Integrating GPRC5A with other biomarkers offers significant potential for enhancing cancer prognosis prediction:

• Multivariate prognostic models: Researchers have demonstrated that GPRC5A retains prognostic significance in multivariate models. For colorectal cancer, GPRC5A/RAI3 maintained prognostic capacity in stage I-III patients following multivariate modeling (HR=2.11, 95% CI 1.109-4.017, p=0.023), suggesting it can complement existing prognostic factors .

• Nomogram development: Developing nomogram models that incorporate GPRC5A expression alongside clinical parameters can improve survival probability predictions. Such models have been explored for various cancer types where GPRC5A has prognostic value .

• Immune signature integration: Given GPRC5A's correlation with immune cell infiltration, combining GPRC5A expression with immune signature markers could provide more comprehensive prognostic information, particularly regarding immunotherapy response .

• Molecular subtyping: Integrating GPRC5A expression into molecular subtyping schemes could help refine cancer classification and improve treatment stratification.

• Multi-omics approaches: Combining GPRC5A expression data with genomic, transcriptomic, proteomic, and metabolomic profiles could yield more robust prognostic signatures across different cancer types.

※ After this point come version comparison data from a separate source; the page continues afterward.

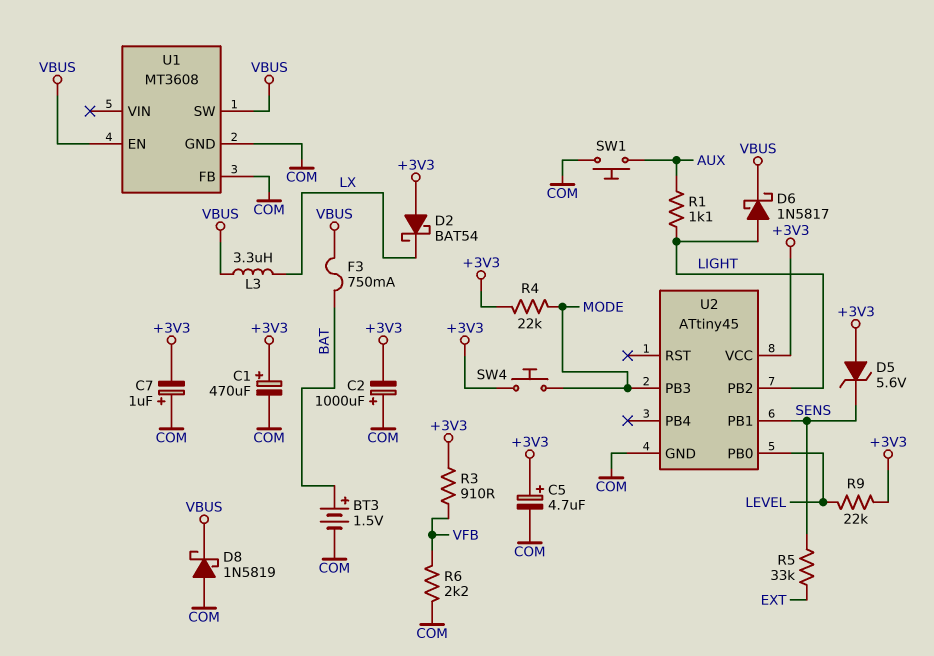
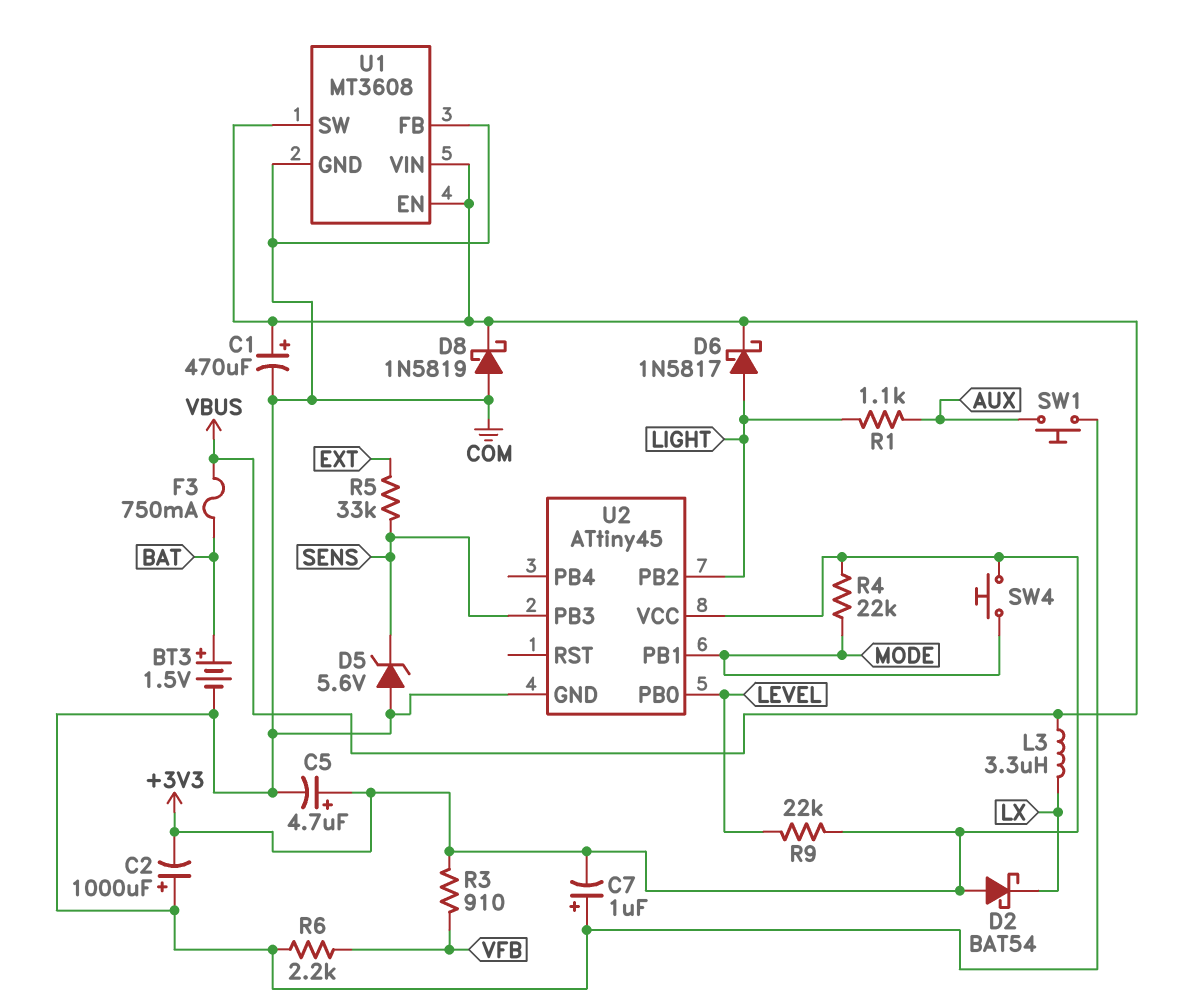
C1: 470uF (plus +3V3, minus COM) -> 470uF (plus VBUS, minus COM)
D5: zener 5.6V (A +3V3, K SENS) -> zener 5.6V (A COM, K SENS)
U1 pin VIN: none -> VBUS
U2 pin PB1: SENS -> MODE
U2 pin PB3: MODE -> SENS

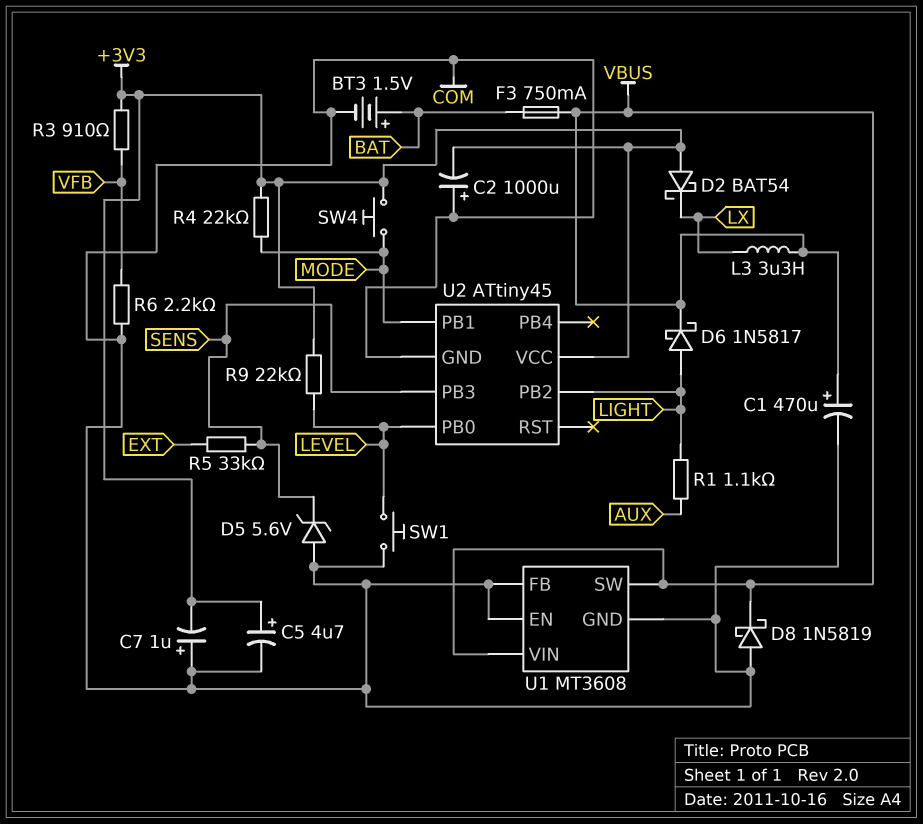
SW1: button (AUX, COM) -> button (COM, LEVEL)
U1 pin EN: VBUS -> COM

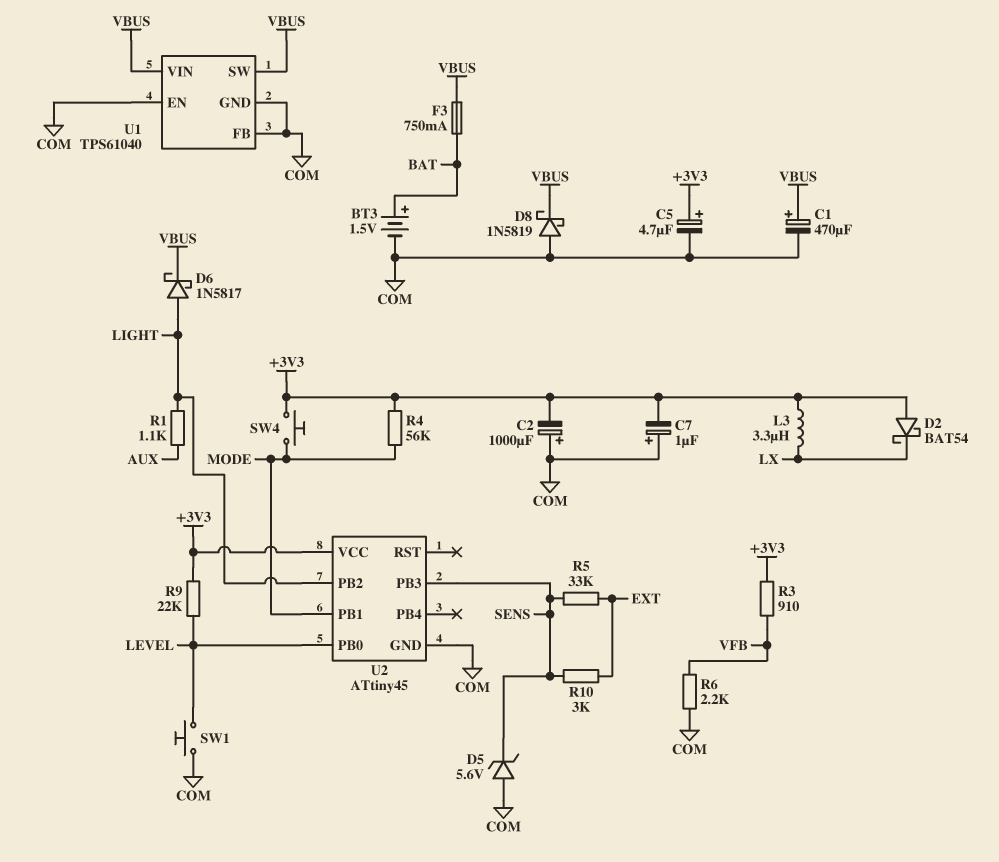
L3: 3.3uH (LX, VBUS) -> 3.3uH (+3V3, LX)
R4: 22k (+3V3, MODE) -> 56k (+3V3, MODE)
R10: none -> 3k (EXT, SENS)
U1: MT3608 -> TPS61040

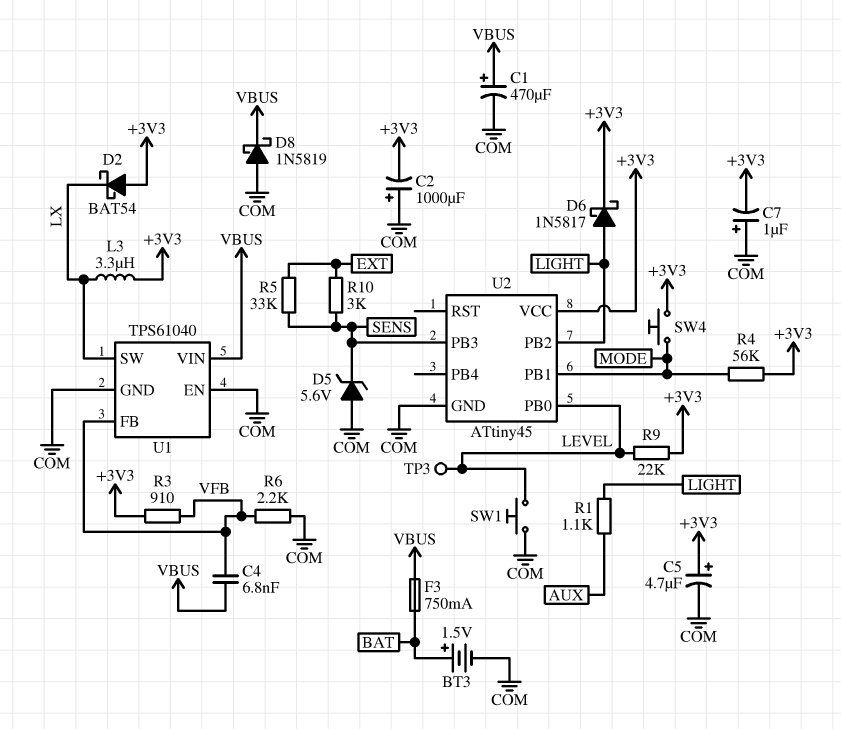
C4: none -> 6.8nF (VBUS, VFB)
D6: schottky 1N5817 (A LIGHT, K VBUS) -> schottky 1N5817 (A LIGHT, K +3V3)
TP3: none -> test point (LEVEL)
U1 pin FB: COM -> VFB
U1 pin SW: VBUS -> LX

• AI-based prediction models: Developing machine learning algorithms that incorporate GPRC5A alongside other biomarkers could enhance prognostic accuracy and identify patients most likely to benefit from specific therapeutic interventions.

Future research should focus on validating these integrated approaches in large, prospective cohorts across multiple cancer types to establish their clinical utility.